■ **Data under study**:
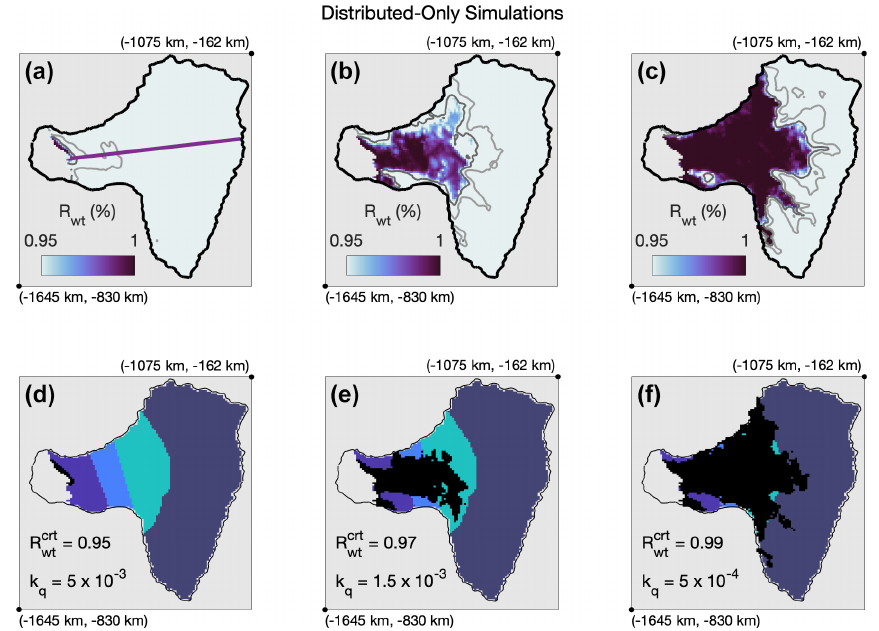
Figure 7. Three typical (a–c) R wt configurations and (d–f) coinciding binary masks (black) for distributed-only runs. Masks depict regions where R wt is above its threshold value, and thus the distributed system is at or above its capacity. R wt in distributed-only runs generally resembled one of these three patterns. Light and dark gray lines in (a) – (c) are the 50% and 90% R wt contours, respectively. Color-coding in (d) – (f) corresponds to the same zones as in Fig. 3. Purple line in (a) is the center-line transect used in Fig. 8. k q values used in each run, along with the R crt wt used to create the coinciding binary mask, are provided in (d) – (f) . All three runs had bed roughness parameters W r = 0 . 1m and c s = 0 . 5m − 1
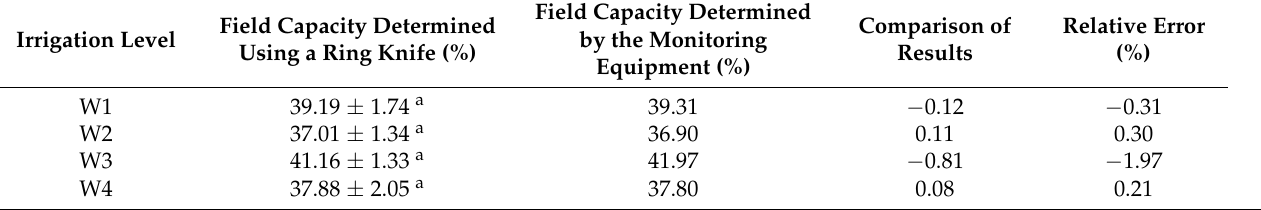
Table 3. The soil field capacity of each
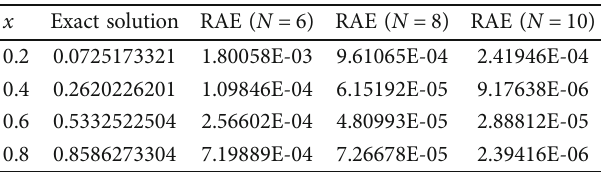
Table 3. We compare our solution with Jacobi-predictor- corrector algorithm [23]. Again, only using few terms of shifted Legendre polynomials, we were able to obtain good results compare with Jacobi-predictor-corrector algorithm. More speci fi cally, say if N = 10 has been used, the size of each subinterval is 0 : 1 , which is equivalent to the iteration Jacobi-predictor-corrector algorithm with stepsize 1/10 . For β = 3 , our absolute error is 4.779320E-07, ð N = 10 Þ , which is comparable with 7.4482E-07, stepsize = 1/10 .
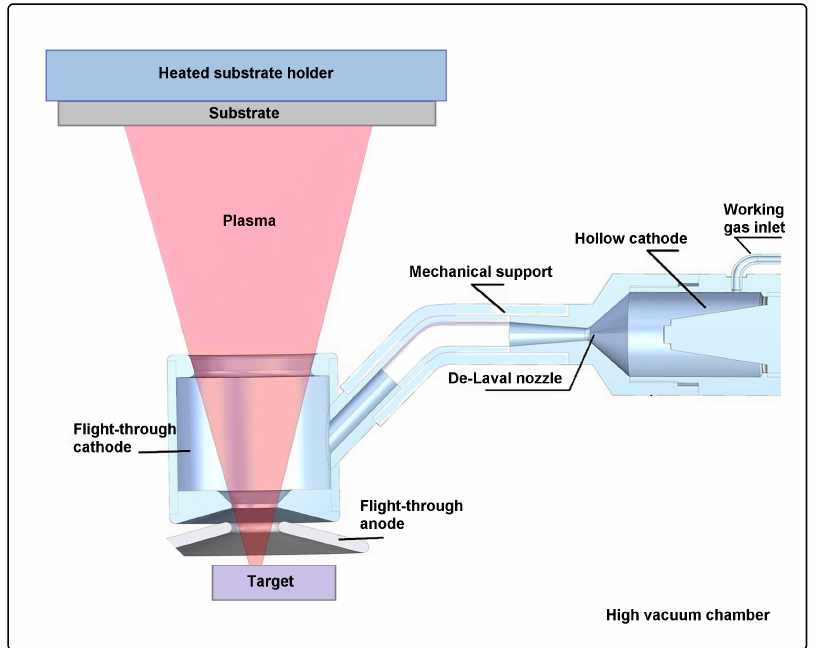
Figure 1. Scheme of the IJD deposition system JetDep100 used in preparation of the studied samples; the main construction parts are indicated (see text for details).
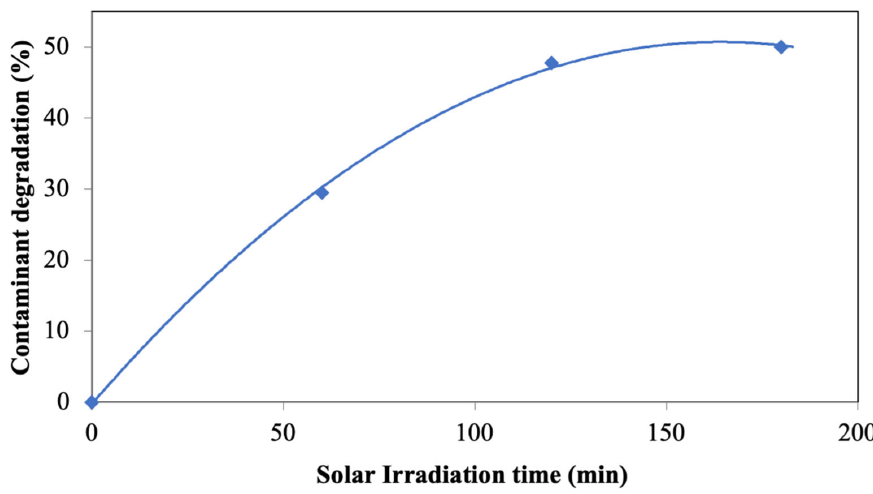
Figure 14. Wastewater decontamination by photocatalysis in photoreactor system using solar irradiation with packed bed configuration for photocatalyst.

...

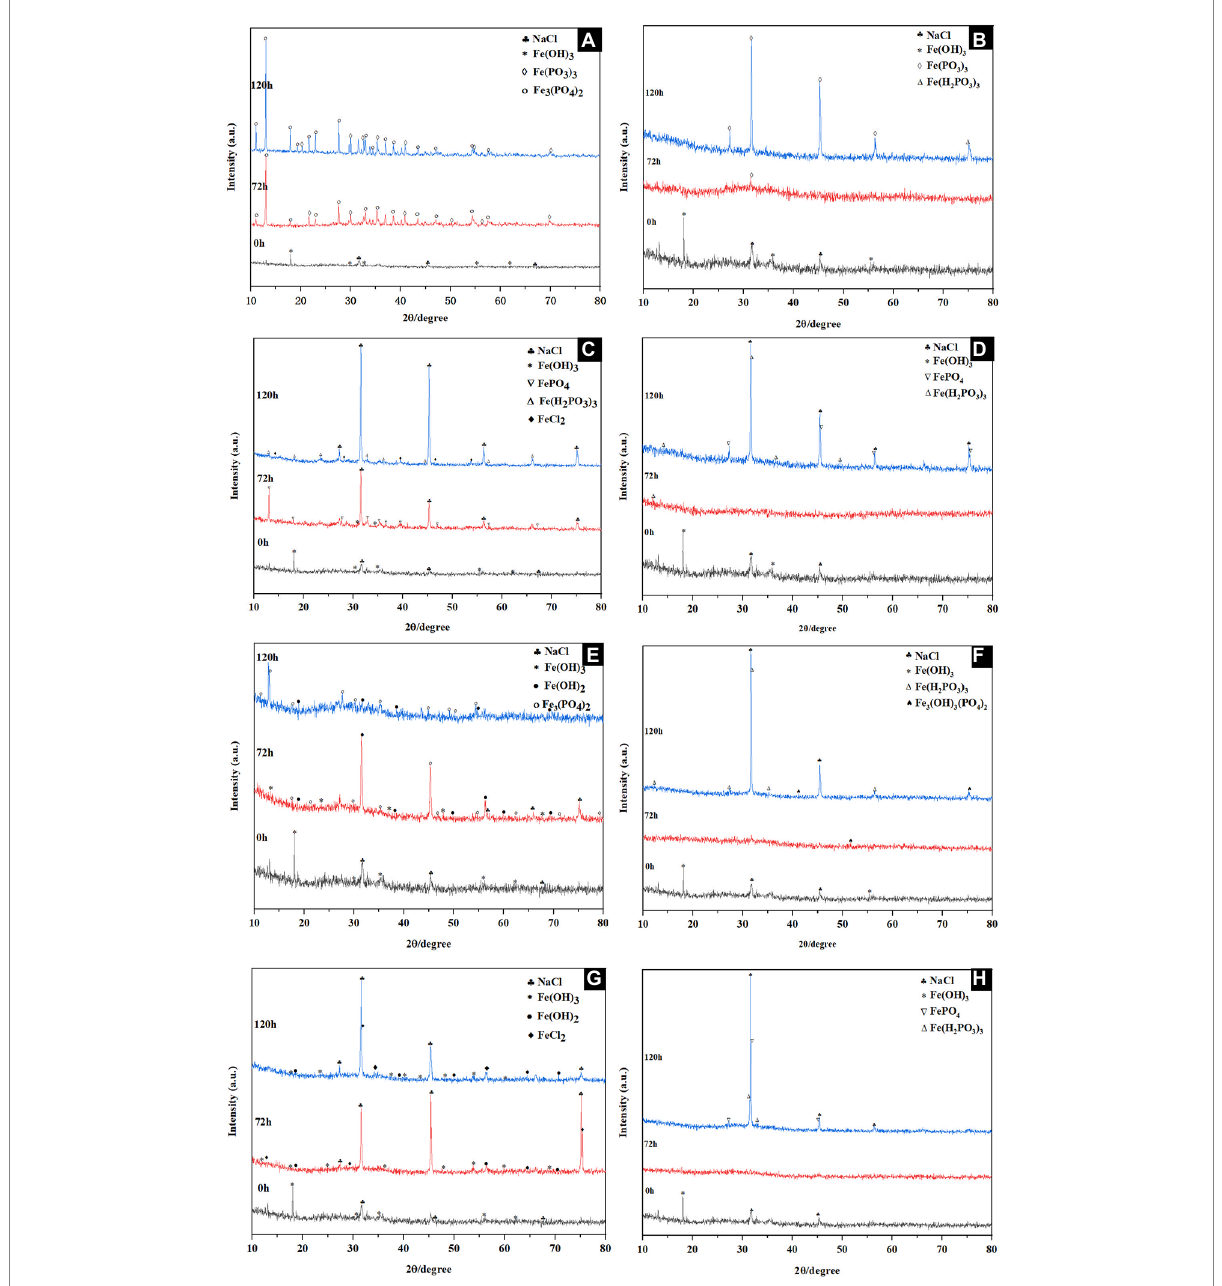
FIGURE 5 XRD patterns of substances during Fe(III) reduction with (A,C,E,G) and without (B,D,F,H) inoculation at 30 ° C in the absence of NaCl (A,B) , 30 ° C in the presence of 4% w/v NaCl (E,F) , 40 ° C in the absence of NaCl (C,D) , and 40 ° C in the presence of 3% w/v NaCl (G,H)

■ **Goal of the exercise**:
Your answer should be the lines above, word for word, from the line with "Figure 7. Three" through the line with "Figure 14. Wastewater", minus the pictures.

■ **Worked solution**:
Figure 7. Three typical (a–c) R wt configurations and (d–f) coinciding binary masks (black) for distributed-only runs. Masks depict regions where R wt is above its threshold value, and thus the distributed system is at or above its capacity. R wt in distributed-only runs generally resembled one of these three patterns. Light and dark gray lines in (a) – (c) are the 50% and 90% R wt contours, respectively. Color-coding in (d) – (f) corresponds to the same zones as in Fig. 3. Purple line in (a) is the center-line transect used in Fig. 8. k q values used in each run, along with the R crt wt used to create the coinciding binary mask, are provided in (d) – (f) . All three runs had bed roughness parameters W r = 0 . 1m and c s = 0 . 5m − 1
Table 3. The soil field capacity of each
Table 3. We compare our solution with Jacobi-predictor- corrector algorithm [23]. Again, only using few terms of shifted Legendre polynomials, we were able to obtain good results compare with Jacobi-predictor-corrector algorithm. More speci fi cally, say if N = 10 has been used, the size of each subinterval is 0 : 1 , which is equivalent to the iteration Jacobi-predictor-corrector algorithm with stepsize 1/10 . For β = 3 , our absolute error is 4.779320E-07, ð N = 10 Þ , which is comparable with 7.4482E-07, stepsize = 1/10 .
Figure 1. Scheme of the IJD deposition system JetDep100 used in preparation of the studied samples; the main construction parts are indicated (see text for details).
Figure 14. Wastewater decontamination by photocatalysis in photoreactor system using solar irradiation with packed bed configuration for photocatalyst.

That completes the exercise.